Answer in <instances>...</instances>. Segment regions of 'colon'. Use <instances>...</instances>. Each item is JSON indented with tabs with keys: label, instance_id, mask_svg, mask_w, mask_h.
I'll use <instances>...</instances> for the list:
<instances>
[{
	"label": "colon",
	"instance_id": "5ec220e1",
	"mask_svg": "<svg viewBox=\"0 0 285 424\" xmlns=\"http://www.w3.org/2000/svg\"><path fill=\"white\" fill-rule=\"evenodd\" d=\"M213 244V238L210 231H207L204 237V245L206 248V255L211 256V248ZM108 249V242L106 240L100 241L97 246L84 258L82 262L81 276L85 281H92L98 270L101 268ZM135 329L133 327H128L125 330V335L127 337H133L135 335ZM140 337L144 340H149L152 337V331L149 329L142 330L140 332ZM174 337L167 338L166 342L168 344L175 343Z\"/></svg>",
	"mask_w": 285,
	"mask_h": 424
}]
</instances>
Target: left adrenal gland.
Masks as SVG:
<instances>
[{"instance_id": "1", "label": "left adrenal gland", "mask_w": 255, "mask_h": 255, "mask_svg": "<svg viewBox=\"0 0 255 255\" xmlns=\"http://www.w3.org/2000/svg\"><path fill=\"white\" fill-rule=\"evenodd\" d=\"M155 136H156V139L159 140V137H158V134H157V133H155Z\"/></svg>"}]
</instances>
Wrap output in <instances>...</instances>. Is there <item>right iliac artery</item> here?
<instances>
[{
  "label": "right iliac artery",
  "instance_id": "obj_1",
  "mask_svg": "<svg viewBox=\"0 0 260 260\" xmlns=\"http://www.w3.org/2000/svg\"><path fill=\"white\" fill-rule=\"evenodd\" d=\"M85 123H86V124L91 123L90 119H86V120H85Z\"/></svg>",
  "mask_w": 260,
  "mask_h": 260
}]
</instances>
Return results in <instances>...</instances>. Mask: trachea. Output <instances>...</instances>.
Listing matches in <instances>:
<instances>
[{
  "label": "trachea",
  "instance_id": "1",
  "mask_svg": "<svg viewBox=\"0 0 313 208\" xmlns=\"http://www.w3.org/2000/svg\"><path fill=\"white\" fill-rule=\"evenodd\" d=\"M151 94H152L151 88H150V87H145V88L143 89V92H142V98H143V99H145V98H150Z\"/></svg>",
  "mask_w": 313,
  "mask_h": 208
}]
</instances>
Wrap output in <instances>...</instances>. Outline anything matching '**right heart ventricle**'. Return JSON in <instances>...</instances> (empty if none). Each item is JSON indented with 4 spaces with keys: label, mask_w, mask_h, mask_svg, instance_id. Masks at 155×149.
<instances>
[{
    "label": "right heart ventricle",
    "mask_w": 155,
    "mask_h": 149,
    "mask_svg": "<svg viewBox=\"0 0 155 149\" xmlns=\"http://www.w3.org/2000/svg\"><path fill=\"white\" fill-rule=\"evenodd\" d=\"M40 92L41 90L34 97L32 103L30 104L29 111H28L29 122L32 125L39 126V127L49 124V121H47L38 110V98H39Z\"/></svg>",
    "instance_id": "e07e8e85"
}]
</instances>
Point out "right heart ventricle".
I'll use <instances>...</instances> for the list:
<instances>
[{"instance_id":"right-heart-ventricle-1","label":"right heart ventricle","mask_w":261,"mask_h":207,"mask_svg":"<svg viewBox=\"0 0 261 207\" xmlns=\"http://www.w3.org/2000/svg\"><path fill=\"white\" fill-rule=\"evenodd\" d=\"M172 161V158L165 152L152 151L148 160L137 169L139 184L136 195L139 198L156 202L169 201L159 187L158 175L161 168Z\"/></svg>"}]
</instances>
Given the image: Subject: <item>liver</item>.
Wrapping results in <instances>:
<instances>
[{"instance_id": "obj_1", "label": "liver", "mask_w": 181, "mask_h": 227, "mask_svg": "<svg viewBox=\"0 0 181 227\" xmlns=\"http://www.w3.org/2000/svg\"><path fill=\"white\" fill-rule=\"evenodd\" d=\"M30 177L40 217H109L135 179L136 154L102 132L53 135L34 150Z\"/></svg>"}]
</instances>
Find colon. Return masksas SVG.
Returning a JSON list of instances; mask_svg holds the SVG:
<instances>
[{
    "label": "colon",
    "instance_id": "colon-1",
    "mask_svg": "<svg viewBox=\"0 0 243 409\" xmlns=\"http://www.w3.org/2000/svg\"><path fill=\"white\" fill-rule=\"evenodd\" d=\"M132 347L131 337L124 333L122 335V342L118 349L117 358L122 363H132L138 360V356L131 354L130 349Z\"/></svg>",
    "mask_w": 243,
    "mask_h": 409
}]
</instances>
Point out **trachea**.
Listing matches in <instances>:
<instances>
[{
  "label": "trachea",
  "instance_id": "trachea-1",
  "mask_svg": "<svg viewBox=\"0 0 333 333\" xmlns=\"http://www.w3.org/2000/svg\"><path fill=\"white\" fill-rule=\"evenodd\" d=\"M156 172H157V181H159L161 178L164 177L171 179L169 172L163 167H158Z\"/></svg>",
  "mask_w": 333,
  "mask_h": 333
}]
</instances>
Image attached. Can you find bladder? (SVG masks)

▸ Your task
Reproduce, as a numbered list omitting any blank lines, the lines of the rows above from the line containing "Find colon. Return masksas SVG." through the final line of the rows, both ends included.

▸ Response
1. Find colon. Return masksas SVG.
2. Returning a JSON list of instances; mask_svg holds the SVG:
3. <instances>
4. [{
5.     "label": "colon",
6.     "instance_id": "colon-1",
7.     "mask_svg": "<svg viewBox=\"0 0 243 409\" xmlns=\"http://www.w3.org/2000/svg\"><path fill=\"white\" fill-rule=\"evenodd\" d=\"M132 347L131 337L124 333L122 335V342L118 349L117 358L122 363H132L138 360V356L131 354L130 349Z\"/></svg>",
8.     "mask_w": 243,
9.     "mask_h": 409
10. }]
11. </instances>
12. Point out **trachea**.
13. Listing matches in <instances>:
14. <instances>
15. [{
16.   "label": "trachea",
17.   "instance_id": "trachea-1",
18.   "mask_svg": "<svg viewBox=\"0 0 333 333\" xmlns=\"http://www.w3.org/2000/svg\"><path fill=\"white\" fill-rule=\"evenodd\" d=\"M156 172H157V181H159L161 178L164 177L171 179L169 172L163 167H158Z\"/></svg>",
19.   "mask_w": 333,
20.   "mask_h": 333
21. }]
22. </instances>
23. Image attached. Can you find bladder? (SVG masks)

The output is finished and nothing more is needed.